CEO & Chief Scientist, Innerscope Research
If you've read thus far, you already know a lot about Dr. Carl Marci's brain. Now it's time to find out what's on his mind. As is our custom, we like to end each guest-edited issue of MEDIA with an "exit" interview, downloading their experience and any second thoughts they may have had. Unlike past editors - who have run the gamut from veteran consumer magazine editor Bob Guccione Jr. to Madison Avenue honchos like Alex Bogusky, Dale Herigstad and David Skokna - Marci is a scientist and a practicing doctor (in the field of psychiatry). But he also is a media industry pro, having founded Innerscope Research with his partner Brian Levine and as we were surprised to learn in the process of making this magazine, a pretty darn good editor too. Heck, we'd have him back anytime.
Why did you agree to guest edit this issue?
I think, for me, it's part of an ongoing commitment to educate the media-market audience about the importance of unconscious measures. I also believe in creating awareness of the truly remarkable evolution in our understanding of the brain - how it functions on both the conscious and unconscious levels. In particular, as the media landscape evolves so rapidly and there are so many channels for audiences to receive and increasingly interact with media, that the old and more passive models of audiences are clearly dated; a more updated model of an interactive audience is needed.
Is there anything that you or we could have done differently in terms of guest editing the issue?
I like the opportunity to create themes across pieces. I think that is exciting. In terms of what could be done better, it was a challenging task because the topic is so big. Making decisions on what to cover and what not to cover is so hard and hopefully we struck the right balance.
In the future, what role will biometrics play in our perceptions of screens and media in general?
I think biometrics and unconscious measures and technology will play an increasing role in how audiences will understand screens of all types and sizes. Only a small portion of the brain's working is perceived as consciousness, meaning that the brain is doing a whole lot of things we are not aware of. As we do more and more multitasking and are around more stimuli, we will rely on our consciousness more, so understanding what happens on an unconscious level will be more important. This is to say that if our conscious awareness is only a small portion of what the brain is doing at a time and we are only relying on traditional measures that only tap the conscious response through surveys and focus groups, we see only one component of it. A broader understanding how that works and drives behaviors will be critical.
Medicine influences media, will media ever influence medicine?
First of all, media has already played an important role in healthcare. With the advent of direct to consumer marketing through large pharmaceutical companies, there is no doubt, for example, that a large generation has been educated on depression and even erectile dysfunction. These are common ailments that had a lot of shame and stigma associated with them.

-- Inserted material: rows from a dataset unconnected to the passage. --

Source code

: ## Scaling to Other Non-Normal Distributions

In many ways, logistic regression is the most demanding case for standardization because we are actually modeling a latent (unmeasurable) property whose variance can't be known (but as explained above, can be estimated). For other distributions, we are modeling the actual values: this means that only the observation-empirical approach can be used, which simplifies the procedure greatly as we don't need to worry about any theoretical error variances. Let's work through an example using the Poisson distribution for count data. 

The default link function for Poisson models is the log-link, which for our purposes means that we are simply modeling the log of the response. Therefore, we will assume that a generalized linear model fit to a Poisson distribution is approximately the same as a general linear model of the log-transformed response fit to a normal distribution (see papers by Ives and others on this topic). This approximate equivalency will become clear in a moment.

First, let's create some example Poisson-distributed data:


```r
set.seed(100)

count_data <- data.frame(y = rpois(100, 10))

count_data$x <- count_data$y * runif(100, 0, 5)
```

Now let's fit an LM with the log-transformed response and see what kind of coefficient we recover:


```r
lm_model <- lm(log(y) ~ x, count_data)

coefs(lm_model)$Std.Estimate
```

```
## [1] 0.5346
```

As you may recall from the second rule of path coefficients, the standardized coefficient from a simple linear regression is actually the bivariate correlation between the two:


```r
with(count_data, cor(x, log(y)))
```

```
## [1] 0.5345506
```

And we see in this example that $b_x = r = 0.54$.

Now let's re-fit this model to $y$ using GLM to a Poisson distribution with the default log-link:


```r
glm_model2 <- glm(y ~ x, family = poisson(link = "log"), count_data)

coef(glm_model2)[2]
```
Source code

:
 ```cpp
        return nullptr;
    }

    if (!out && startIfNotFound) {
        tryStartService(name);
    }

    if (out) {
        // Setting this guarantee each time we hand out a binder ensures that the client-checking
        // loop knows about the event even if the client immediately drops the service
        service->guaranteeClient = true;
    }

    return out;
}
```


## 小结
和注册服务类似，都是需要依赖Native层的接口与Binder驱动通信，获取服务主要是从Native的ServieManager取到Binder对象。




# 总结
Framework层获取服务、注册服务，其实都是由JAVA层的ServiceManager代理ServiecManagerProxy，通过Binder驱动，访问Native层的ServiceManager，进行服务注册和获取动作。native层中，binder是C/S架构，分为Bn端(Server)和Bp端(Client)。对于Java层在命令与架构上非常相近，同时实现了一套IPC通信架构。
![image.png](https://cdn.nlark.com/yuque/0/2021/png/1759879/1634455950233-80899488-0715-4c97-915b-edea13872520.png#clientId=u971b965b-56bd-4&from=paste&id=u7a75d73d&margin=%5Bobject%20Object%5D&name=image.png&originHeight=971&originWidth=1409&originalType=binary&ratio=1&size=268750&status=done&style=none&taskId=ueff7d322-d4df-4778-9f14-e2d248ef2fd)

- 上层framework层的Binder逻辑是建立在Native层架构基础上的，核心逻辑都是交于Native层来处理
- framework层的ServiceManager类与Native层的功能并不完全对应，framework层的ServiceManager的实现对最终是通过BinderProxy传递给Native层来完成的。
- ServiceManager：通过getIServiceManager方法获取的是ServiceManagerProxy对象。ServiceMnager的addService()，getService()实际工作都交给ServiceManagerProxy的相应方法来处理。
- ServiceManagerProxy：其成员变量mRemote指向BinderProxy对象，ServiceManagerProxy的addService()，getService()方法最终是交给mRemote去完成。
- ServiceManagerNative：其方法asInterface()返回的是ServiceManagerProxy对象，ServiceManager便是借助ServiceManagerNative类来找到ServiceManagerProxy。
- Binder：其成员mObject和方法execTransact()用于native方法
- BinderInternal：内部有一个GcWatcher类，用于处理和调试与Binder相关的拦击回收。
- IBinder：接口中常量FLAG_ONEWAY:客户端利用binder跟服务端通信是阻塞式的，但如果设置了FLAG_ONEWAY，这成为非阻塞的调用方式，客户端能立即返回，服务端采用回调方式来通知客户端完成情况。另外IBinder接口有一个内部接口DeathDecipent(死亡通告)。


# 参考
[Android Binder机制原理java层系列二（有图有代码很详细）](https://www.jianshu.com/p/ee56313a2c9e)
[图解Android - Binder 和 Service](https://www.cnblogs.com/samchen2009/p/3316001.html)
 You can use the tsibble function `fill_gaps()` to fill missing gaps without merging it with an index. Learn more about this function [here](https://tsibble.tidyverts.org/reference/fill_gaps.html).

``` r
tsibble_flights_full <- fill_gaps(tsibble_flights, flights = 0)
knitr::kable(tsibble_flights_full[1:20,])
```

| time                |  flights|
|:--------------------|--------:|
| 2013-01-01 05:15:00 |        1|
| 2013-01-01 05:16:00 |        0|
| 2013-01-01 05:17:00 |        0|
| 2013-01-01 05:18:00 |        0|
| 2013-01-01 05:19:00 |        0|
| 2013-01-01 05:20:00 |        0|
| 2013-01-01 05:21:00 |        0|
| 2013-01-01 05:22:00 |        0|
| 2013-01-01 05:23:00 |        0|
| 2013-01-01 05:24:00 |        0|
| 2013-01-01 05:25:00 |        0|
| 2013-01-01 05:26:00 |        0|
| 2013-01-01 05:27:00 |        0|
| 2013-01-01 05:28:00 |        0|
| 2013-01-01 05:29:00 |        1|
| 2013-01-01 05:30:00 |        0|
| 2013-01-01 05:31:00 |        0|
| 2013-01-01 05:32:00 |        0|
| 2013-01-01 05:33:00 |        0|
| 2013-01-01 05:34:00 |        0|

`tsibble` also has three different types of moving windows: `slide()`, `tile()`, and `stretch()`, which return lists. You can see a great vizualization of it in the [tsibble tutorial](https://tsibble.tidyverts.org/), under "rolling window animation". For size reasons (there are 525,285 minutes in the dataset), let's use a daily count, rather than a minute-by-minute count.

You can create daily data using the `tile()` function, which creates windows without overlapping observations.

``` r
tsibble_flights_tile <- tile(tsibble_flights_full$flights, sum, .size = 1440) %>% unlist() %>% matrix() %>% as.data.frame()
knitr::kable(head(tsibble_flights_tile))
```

In the future, media will play an increasingly important role in health prevention and health maintenance. They will be creating interactive diet and exercise support and wellness programs that are fun and have a social component. We are starting to see these emerge and I think they are only going to increase in their popularity.
other publication would you like to guest edit in the future?
There are a lot out there that I would like to guest edit. They run the gamut, from MEDIA which has a specific audience of media consumers, to a health journal that deals with applications of technology. I think we will see hybrid journalism that crosses over among the technology world, the media world, anthropology, social science and everything in between. Nothing will be truly meaningful in terms of change in the near to long term that isn't multidiscipline.